Just a hunch, but Robert Saleh isn’t done tinkering with this defensive line yet, given how important it was to his defense in San Francisco. The addition of Lawson and Curry gives him a much better pass rush than the Jets had last year, though, and Rankins and maybe Marshall will add strength to the inside rotation that will still feature Quinnen Williams. The Jets still could use a young pass rusher to add to the end rotation. At this point, though, that might have to wait until next year.

Better or not?: Much better. Lawson alone would’ve been a huge improvement over what the Jets had last year.


New additions: Jarrad Davis (free agency), Hamsah Nasirildeen (sixth round), Jamien Sherwood (fifth round)

It’s a little hard to know what to make of this group, because Saleh isn’t just transitioning the Jets from a 3-4 to a 4-3, but he’s also reinventing the way the Jets use their linebackers. The two additions from the draft are both college safeties, and it remains to be seen if the move to linebacker will be an adjustment or just basically the same as what they had been doing. Davis is a former first-round pick and a true middle linebacker, but he was a bit of a bust in Detroit. There’s potential here and probably better talent than what the Jets had the last few years, especially if C.J. Mosley returns healthy. It’s just hard to see exactly what Saleh is doing until this group is on the field.

Better or not?: Probably. At least on paper. But seeing will be believing.

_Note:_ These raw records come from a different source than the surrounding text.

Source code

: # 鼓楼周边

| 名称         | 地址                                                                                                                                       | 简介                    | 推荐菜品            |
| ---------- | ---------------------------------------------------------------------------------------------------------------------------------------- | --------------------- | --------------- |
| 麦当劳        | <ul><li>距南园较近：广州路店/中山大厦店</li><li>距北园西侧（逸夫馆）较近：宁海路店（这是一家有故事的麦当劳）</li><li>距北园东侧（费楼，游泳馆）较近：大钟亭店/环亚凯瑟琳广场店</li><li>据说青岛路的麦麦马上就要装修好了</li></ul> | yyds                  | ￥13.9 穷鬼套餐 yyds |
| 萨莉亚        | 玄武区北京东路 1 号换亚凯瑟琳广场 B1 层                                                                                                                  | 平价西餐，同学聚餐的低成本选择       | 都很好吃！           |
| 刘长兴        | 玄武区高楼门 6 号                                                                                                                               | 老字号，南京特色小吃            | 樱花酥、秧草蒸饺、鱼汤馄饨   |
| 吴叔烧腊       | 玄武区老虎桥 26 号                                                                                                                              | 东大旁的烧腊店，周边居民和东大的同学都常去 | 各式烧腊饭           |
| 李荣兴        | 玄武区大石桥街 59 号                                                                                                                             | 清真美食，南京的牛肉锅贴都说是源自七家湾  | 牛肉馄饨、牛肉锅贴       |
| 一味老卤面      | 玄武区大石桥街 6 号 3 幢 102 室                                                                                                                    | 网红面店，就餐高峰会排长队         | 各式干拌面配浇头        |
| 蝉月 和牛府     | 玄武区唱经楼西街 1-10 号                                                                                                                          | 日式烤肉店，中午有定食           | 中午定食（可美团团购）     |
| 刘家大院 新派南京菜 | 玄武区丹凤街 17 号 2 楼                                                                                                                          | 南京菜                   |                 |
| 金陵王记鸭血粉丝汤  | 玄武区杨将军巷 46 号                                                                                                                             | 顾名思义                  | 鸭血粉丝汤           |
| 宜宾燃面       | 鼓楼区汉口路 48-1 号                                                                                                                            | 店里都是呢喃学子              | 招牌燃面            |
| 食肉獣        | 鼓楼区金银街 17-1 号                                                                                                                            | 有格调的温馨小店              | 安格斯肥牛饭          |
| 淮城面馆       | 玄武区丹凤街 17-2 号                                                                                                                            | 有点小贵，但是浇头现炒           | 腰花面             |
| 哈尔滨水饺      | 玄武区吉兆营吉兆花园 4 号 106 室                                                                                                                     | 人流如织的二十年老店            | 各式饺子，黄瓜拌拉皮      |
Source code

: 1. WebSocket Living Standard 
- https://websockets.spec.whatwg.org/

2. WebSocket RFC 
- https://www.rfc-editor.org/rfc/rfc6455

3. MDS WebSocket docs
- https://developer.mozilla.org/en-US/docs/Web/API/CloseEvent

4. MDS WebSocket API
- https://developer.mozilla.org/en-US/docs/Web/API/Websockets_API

New additions: Michael Carter (fifth round), Jason Pinnock (fifth round), Brandin Echols (sixth round)

It is still stunning that the Jets didn’t pursue any cornerbacks in free agency, and maybe even more shocking that they then waited until the fifth round of the draft to address this position. That suggests they’re comfortable with Bryce Hall and Bless Austin as their starters, which is a little hard to believe. Maybe they’ll add a veteran free agency (Hello, Richard Sherman?) and make this all seem better. For now, though, it looks like they’re just going to throw all their young players on the field, including the two fifth-rounders with some potential, to see how it all shakes out.

Better or not?: Honestly, it’s hard to see how.


New additions: Lamarcus Joyner (free agency)

The Jets believe that Joyner could be a huge addition for their defense, and will play a potentially pivotal role in Saleh’s scheme. He’s certainly an upgrade over the departed Bradley McDougald. And that’s good, because the only other thing the Jetsdid at this spot was re-sign Marcus Maye. Ashtyn Davis figures to now be a starter after a rocky rookie season. And Maye could be very motivated while playing on the franchise tag and seeking a long-term, blockbuster deal.

Better or not?: Probably, depending on what they get out of Joyner and how they use him.


Look, they were a dysfunctional, 2-14 team a year ago, so how could they not be better? They’ve added a lot more talent on offense than they did on defense, but the addition of Saleh — the 49ers’ old defensive coordinator — should immediately make the defense a lot better than it was. As for the offense: Again, how could it be worse than it’s been the last two years? Adam Gase is gone and the Jets have added firepower at receiver and running back and even punched up the offensive line.

In the end, though, it will all come down to this: How good is Wilson going to be right out of the gate? The Jets undoubtedly surrounded him with most of what he needs. It’s easy to see how, with an average, veteran quarterback, the Jets could be a .500 team. If Wilson plays like Patrick Mahomes, then start buying playoff tickets. More likely, though, he’ll have ups and downs like most rookies do.

Better or not?: On paper, the talent level is definitely superior to what they had last year, and it sure seems like the coaching is going to be better too. So it’s your move, Zach. There are enough pieces in place for success. Just how much success, and how much better the Jets are, will depend on how quickly Wilson starts playing like a star.